Formulary decisions in hospitals are traditionally guided by clinical necessity, physician preference, and historical usage trends. This method ensures that essential medications are available to meet patient needs, but it rarely accounts for a critical factor: waste. Pharmaceutical returns data is a goldmine of untapped potential, offering hospitals the opportunity to rethink their approach to formulary management and make decisions that reduce waste, cut costs, and even benefit the environment. 

Expired medications are shipped off to reverse distributors for disposal or credit. While this process does recover costs, it doesn’t address the root problem: why these drugs expired in the first place. That’s where returns data comes in. By analyzing patterns in expired inventory, hospitals can identify trends that point to inefficiencies in their inventory management and formulary design. A regular review of these reports — looking at both creditable and non-creditable returns — can reveal which drugs are chronically underused, overstocked, or no longer clinically relevant. 

The implications are significant. Consider high-value expired drugs, which can represent tens of thousands of dollars in waste annually.
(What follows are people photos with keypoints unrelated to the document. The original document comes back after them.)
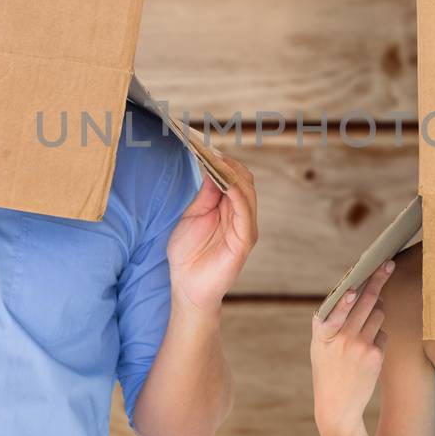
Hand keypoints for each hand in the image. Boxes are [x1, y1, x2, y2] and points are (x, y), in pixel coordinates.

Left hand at [167, 152, 258, 315]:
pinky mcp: (245, 240)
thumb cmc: (188, 255)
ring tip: (216, 160)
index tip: (205, 148)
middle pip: (244, 181)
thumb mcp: (193, 215)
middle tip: (209, 150)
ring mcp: (245, 227)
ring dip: (233, 174)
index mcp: (229, 209)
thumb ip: (206, 194)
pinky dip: (236, 193)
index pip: (234, 178)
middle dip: (228, 164)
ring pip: (247, 192)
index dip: (223, 162)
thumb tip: (212, 168)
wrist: (187, 287)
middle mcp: (241, 216)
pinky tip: (225, 182)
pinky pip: (245, 211)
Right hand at [311, 260, 395, 435]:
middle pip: (365, 301)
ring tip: (365, 326)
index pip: (337, 305)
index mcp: (322, 331)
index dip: (348, 293)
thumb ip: (332, 322)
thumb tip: (357, 295)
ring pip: (378, 314)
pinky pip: (383, 334)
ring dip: (377, 312)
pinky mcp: (375, 355)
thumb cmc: (328, 371)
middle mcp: (340, 336)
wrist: (336, 406)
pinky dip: (378, 338)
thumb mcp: (319, 346)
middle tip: (388, 264)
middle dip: (378, 280)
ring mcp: (359, 345)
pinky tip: (367, 352)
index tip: (356, 282)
When hospitals focus on these items, they often find opportunities to restrict outdated medications, streamline vial sizes, or lower inventory thresholds. These adjustments not only reduce waste but also improve cash flow and operational efficiency.

But waste data doesn’t just highlight inventory issues — it also forces hospitals to take a closer look at two often-overlooked aspects of formulary management: return policies and reimbursement rates. Drugs with restrictive return policies can quietly drain hospital budgets if they go unused or expire. Drugs with low reimbursement rates can create profitability challenges. Examining reimbursement patterns at the NDC level enables hospitals to optimize purchasing. By factoring these variables into formulary decisions, hospitals can ensure they’re not just buying medications that patients need but also managing them in a way that’s financially sustainable. 
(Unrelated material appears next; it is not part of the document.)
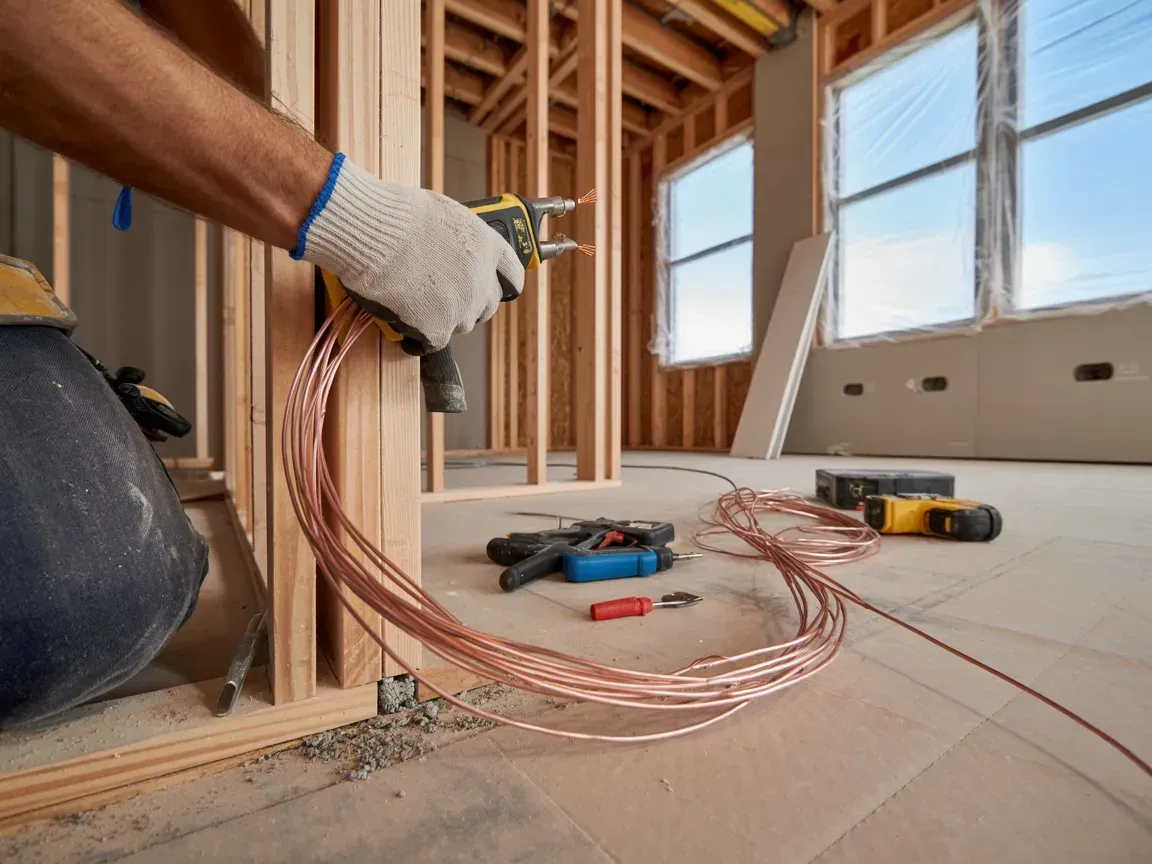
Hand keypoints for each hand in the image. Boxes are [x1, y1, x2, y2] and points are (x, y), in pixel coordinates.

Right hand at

This approach requires collaboration across departments. Formulary managers need to analyze clinical necessity and outpatient pharmacy profit margins alongside waste data. Supply chain supervisors must adjust thresholds, storage practices, and selection of preferred drugs. Performance improvement specialists should track progress and identify areas for refinement. Together, these teams can create a closed-loop system where data informs action, and action improves margins and prevents future waste. 

Challenges remain, of course. Drug shortages can lead to temporary substitutions that later expire unused. Decentralized inventory practices make tracking difficult. Despite these hurdles, the long-term benefits are clear. A thoughtful approach to waste reduction not only saves money but also addresses the environmental impact of healthcare, with pharmaceuticals accounting for 20% of the sector’s carbon footprint. 

Hospitals can no longer afford to view reimbursement and returns data as an afterthought. Together, they are  a powerful tool for improving formularies and margins, reducing waste, and building a more sustainable healthcare system. By shifting their focus from reactive disposal to proactive optimization, hospitals can turn pharmaceutical waste into an opportunity for smarter, more responsible decision-making.